En la liturgia latina de la Iglesia Católica para este domingo, XIX del tiempo Ordinario, se escucha esta frase que vale oro, pero que pasa desapercibida. Esta expresión no es para nada casual. De hecho se repite en otras partes del mismo evangelio y en las cartas joánicas: en el prólogo (1,18), Jn. 7,29 y 1 Jn. 4,12). Y por detrás está otro pasaje sin desperdicio alguno, referido al encuentro entre Dios y Moisés, el de Ex. 33, 20: “Pero mi rostro no podrás verlo; porque no puede el hombre verme y seguir viviendo”. Y no ver a alguien es, en definitiva, no conocerlo.

Si bien es cierto que se usa la expresión “a tal persona la conozco de vista”, se hace para contrastar un conocimiento de trato, en que se conoce su interioridad, sin embargo no nos contentamos tampoco con conocer de “oídas”. Y tampoco resulta convincente que alguien “a fulano de tal lo conozco solo por teléfono”. Es un conocimiento inseguro, suspicaz ¡Cuántos enredos no  ha habido entre gente que hace citas a ciegas, se conocen por correo o, últimamente, por Internet! Conocemos a alguien, en su misterio de revelación continua de su interioridad, cuando la tratamos, o sea, nos relacionamos verbalmente y de vista con esa persona con cierta profundidad.

En el caso de Dios es sumamente diciente. Porque podemos cultivar una relación continua con Él, sin que signifique realmente que lo hayamos visto. No lo conocemos de oídas, si le concedemos el lugar que le corresponde a su Palabra, que es su autorrevelación. De Dios conocemos lo que Él se ha complacido en comunicarnos en Jesús. Pero no porque lo hayamos visto. Lo que Él ha querido decirnos de sí mismo y su plan de salvación. Lo que Él ha tenido a bien revelarnos.

Pero ¿cuál es la importancia y actualidad de esta frase, que podría pasar desapercibido? Habría que ubicar dicho texto, dando un paso más, en su doble contexto original: el judío y el griego. La historia judía, como pueblo, así como Francia pueda recordar hoy la Revolución Francesa entre tantos intelectuales y científicos, la norteamericana con sus héroes o la Latinoamericana con su gesta independentista, tienen como referencia en el pasado a los profetas, a reyes como David, a Moisés y hasta Abrahán y, de ahí, que puede considerarse como el pueblo de Dios. Su orgullo estaba puesto en ese hecho, en esa historia de relaciones, teniendo en la cúspide a Moisés, a quien Dios trataba como un amigo, según el relato bíblico.

Pero Jesús dice, tajantemente y de manera certera, que ha Dios nadie lo ha visto. O sea, ni Moisés, cosa que coincide con Ex. 33,20 (no ve el rostro de Dios, no sabe cómo es Dios). Hay un margen de desconocimiento en todo esto.

......

**Consigna:**
Según el texto, ¿a quién trataba Dios como un amigo de acuerdo con el relato bíblico? Para responder, básese únicamente en el texto.

**Bloque de datos:**
......

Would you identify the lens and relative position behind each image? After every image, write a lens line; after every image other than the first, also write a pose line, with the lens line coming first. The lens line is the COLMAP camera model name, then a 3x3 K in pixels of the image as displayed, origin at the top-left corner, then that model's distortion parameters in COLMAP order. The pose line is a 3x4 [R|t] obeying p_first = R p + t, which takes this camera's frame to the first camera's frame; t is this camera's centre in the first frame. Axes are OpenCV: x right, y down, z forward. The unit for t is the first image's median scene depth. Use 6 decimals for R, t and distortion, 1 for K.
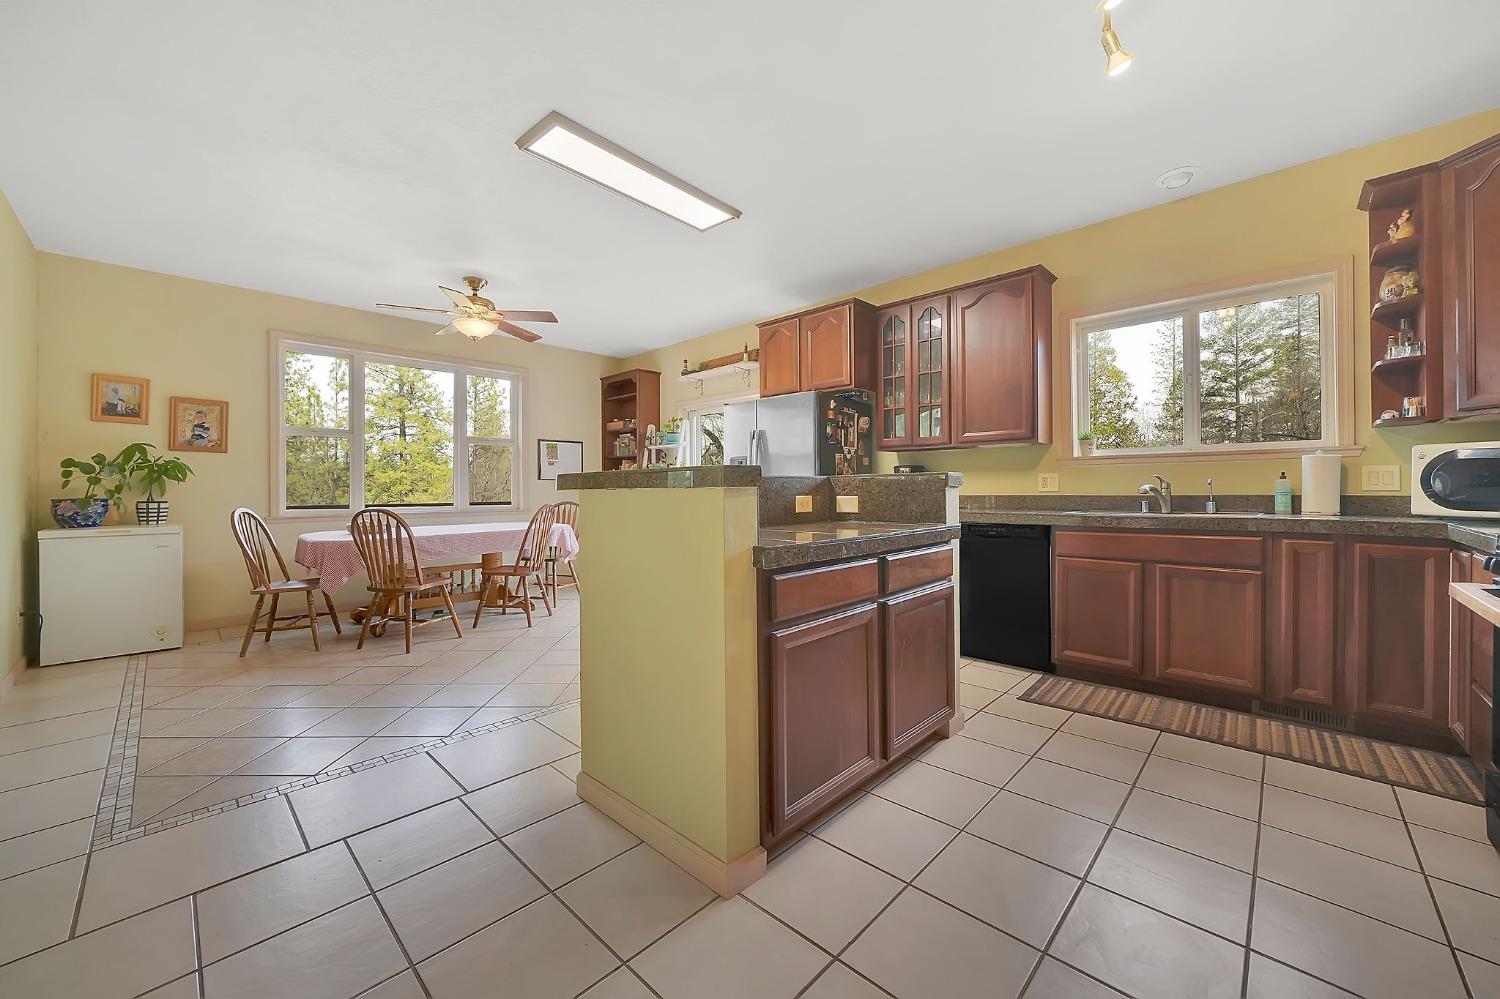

......

**Espacio de respuesta:**
A Moisés.